What will readers actually find inside?
How to design a modern capital stack from the ground up. How to frame a deal the way credit committees actually hear it. What mistakes derail projects mid-stream. And a 90-day playbook for developers who want to apply this on their next deal. The case studies are real — multifamily and mixed-use deals where the right structure turned marginal projects into viable ones.
Tell us about your own path to this work.

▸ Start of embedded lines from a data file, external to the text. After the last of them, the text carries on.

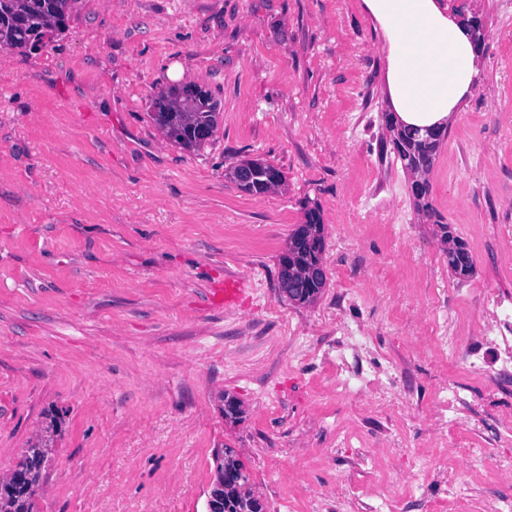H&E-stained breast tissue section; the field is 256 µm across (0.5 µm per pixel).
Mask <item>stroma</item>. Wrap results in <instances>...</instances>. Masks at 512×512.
<instances>
[{
	"label": "stroma",
	"instance_id": "35a3bbf8",
	"mask_svg": "<svg viewBox=\"0 0 512 512\" xmlns=\"http://www.w3.org/2000/svg\"><path fill=\"white\" fill-rule=\"evenodd\" d=\"M468 0L486 30L480 89L449 124L431 201L473 256L459 280L386 151V58L363 0H77L62 34L0 49V480L57 421L33 512H206L213 452L235 450L268 512H448L411 464L447 456L437 396L485 413L512 381L429 351L431 324L485 319L475 288L512 296V7ZM219 103L199 150L151 117L169 87ZM361 134L345 140L344 122ZM259 158L284 183L225 180ZM402 188L408 224L365 205ZM317 210L326 285L277 287L288 236ZM243 280L236 303L213 297ZM364 325L366 380L396 413L340 395L324 353ZM242 408L224 416L226 399ZM326 283V276L312 281L297 280L295 278L288 281L289 301L300 304L313 301L322 291Z\"/></svg>",
	"mask_w": 512,
	"mask_h": 512
}]
</instances>
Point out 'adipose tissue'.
Returning <instances> with one entry per match:
<instances>
[{"mask_svg":"<svg viewBox=\"0 0 512 512\" xmlns=\"http://www.w3.org/2000/svg\"><path fill=\"white\" fill-rule=\"evenodd\" d=\"M386 55L388 111L405 124L449 122L477 91L480 53L446 0H364Z\"/></svg>","mask_w":512,"mask_h":512,"instance_id":"obj_1","label":"adipose tissue"}]
</instances>
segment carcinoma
<instances>
[{"instance_id": "obj_1", "label": "carcinoma", "mask_w": 512, "mask_h": 512, "mask_svg": "<svg viewBox=\"0 0 512 512\" xmlns=\"http://www.w3.org/2000/svg\"><path fill=\"white\" fill-rule=\"evenodd\" d=\"M76 0H0V48L16 50L20 53L38 48L51 41L65 30L66 22ZM153 120L167 134L188 150L200 148L209 140L218 127L220 111L212 95L198 88L171 87L158 94L153 101ZM448 137V129L436 126L421 136L412 128L401 133L400 139L391 140L390 152L401 163L403 169L431 171L443 142ZM247 165L256 170L254 178L246 183L236 182L243 192L262 196L270 191V186H278L282 181L281 172L259 160H249ZM410 196L417 199V211L436 226V234L443 242L453 243L447 252L448 269L459 279H468L475 273L473 256L467 244L453 235L451 226L430 201L429 181L411 182L408 185ZM324 225L320 223L316 211L307 215L305 223L291 234L288 250L280 260V266L294 271L323 267ZM326 278L304 281L295 278L288 281L289 298L300 304L314 300L322 291ZM43 459L33 448L24 450L12 481L0 488V498L5 496L11 502L8 512H31V499L38 485ZM249 483V475L244 464L237 462L230 480L227 482L225 508L227 512H265L266 505L259 504L251 491L240 493L239 488Z\"/></svg>"}]
</instances>
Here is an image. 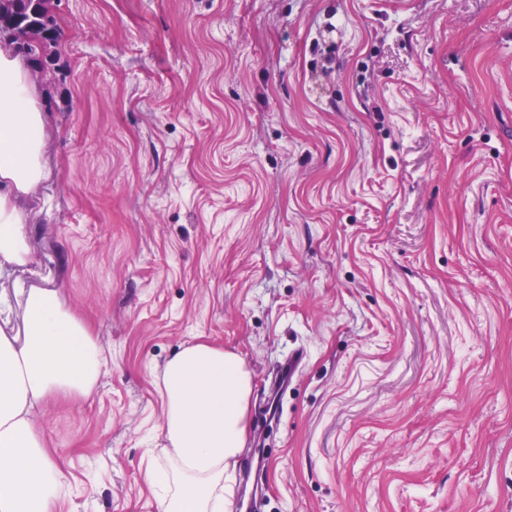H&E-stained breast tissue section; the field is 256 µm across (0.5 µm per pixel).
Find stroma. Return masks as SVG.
<instances>
[{
	"mask_svg": "<svg viewBox=\"0 0 512 512\" xmlns=\"http://www.w3.org/2000/svg\"><path fill=\"white\" fill-rule=\"evenodd\" d=\"M33 259L107 371L56 512H159L160 377L252 376L261 512H512V0H57ZM270 445L254 446L269 379Z\"/></svg>",
	"mask_w": 512,
	"mask_h": 512,
	"instance_id": "1",
	"label": "stroma"
}]
</instances>
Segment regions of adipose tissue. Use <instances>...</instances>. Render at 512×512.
I'll return each instance as SVG.
<instances>
[{"label": "adipose tissue", "mask_w": 512, "mask_h": 512, "mask_svg": "<svg viewBox=\"0 0 512 512\" xmlns=\"http://www.w3.org/2000/svg\"><path fill=\"white\" fill-rule=\"evenodd\" d=\"M47 147L28 67L0 50V261L26 262L30 212L16 200L48 179ZM106 368L87 325L57 291L29 288L20 326L0 328V512H55L64 473L34 409L53 395L89 396ZM161 381L164 462L148 474L160 512H227L245 442L249 372L236 354L200 340L166 361Z\"/></svg>", "instance_id": "1"}]
</instances>
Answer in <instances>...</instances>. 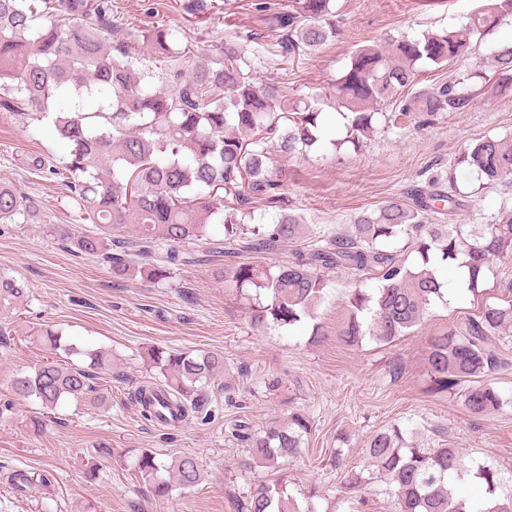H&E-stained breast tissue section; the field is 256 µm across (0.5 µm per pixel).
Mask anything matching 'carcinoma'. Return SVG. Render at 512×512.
I'll use <instances>...</instances> for the list:
<instances>
[{
    "label": "carcinoma",
    "mask_w": 512,
    "mask_h": 512,
    "mask_svg": "<svg viewBox=\"0 0 512 512\" xmlns=\"http://www.w3.org/2000/svg\"><path fill=\"white\" fill-rule=\"evenodd\" d=\"M72 20L60 25L38 11L32 0H0V107L19 108L41 118L58 99L68 111L55 113L54 131L68 145L59 162L38 159L34 167L62 179L79 212L98 231L75 234L66 227L55 233L74 252L98 259L118 277L137 275L159 283L174 269L199 261L186 246L206 244V257L224 269V283L254 301L251 322L256 326L293 328L314 321L310 339L324 337L317 310L327 293L329 274L350 273L349 291L337 338L354 346L365 337L390 344L421 324L432 303L444 301L445 283L436 276L441 265L469 271L468 288L477 287L494 262L512 255V217L496 224H432L435 214H453L466 207L455 169L448 187L429 183L386 200L376 210L356 216L349 234L319 235L311 248L297 249L275 267L241 260L251 252L271 251L292 244L303 233L302 221L279 212L269 223L254 222L253 204L280 203L286 173L270 165L269 144L290 156L306 155L323 141L324 107L344 119L345 135L330 140L336 148L349 144L358 151L363 138L375 130L377 108L396 104L380 114L385 122L407 118L425 125L448 112H465L473 98L466 82L482 72L457 73L448 81L411 91L416 64L426 59L439 67L468 56L473 37L490 33L506 15L512 0H484L458 30L429 32L421 38L389 35L384 43L363 46L351 56L329 91L299 99L284 94L276 77L257 81L259 54L249 58L231 40L215 58L199 64L191 79L174 73L171 90L158 87L152 73L139 68L126 54L115 55L91 18L105 10L104 0H64ZM256 10L272 31L280 32L281 56L290 60L335 39L339 32L334 0H261ZM152 49L179 59L174 33L159 29ZM497 79L493 88L512 86V44L499 46L493 56ZM463 166L486 185L512 179V139L482 136L459 154ZM222 215L224 238L211 236L209 222ZM37 209L10 185L0 183V223H36ZM411 232L404 246L391 241ZM416 254V263L408 262ZM366 280L378 286L363 287ZM27 291L15 278L0 272V343L25 336L50 352L31 372L13 379V391L54 411L66 399L102 403L93 381L112 371V355L62 343V333L22 318ZM512 325V299L486 304L478 315L456 323L429 340L427 363L430 391L460 394L465 410L487 415L503 408L506 398L488 380L512 365L499 345V333ZM82 354L87 366L52 358L58 350ZM154 376L134 390L141 416L164 426L180 427L201 407V393L224 371V357L154 348L149 353ZM312 430L310 416L292 412L288 419L263 431L240 420L231 435L248 449L253 463L274 473L300 454ZM394 423L372 436L367 447L372 475L396 498V512H512V496L499 493L503 478L486 463L472 465L451 444L423 448L405 438ZM336 470L344 474L349 493L364 483L348 468L341 451H332ZM171 477L165 479L160 472ZM458 484L476 478L479 501L455 493L448 473ZM137 476L164 498L172 484L194 488L202 467L192 454L167 466L149 451L141 453ZM237 512H315L301 510L279 476L257 484L237 504Z\"/></svg>",
    "instance_id": "obj_1"
}]
</instances>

It was not a straight line. I have spent two decades in finance — starting in commercial banking at institutions like Bank of America, Wells Fargo, HSBC, and the State Bank of India, where I helped open and grow their U.S. operations. I worked across community banks, international institutions, and regulatory environments before eventually finding my way to the Montgomery County Green Bank when it was still a startup. Today, the Green Bank is on track to reach half a billion dollars in funded projects. And before all of that, I grew up in Lithuania under Soviet rule — in a system that ultimately collapsed because it could not adapt. That perspective shapes how I see the transition we are facing now. The financial system we have was not built for this moment. It needs new tools and new ways of thinking about risk and value.
Last question — who should preorder this book?
Anyone who has ever walked away from a deal knowing the building could have been better — but the capital stack would not allow it. If that sounds familiar, you already understand exactly why this book exists.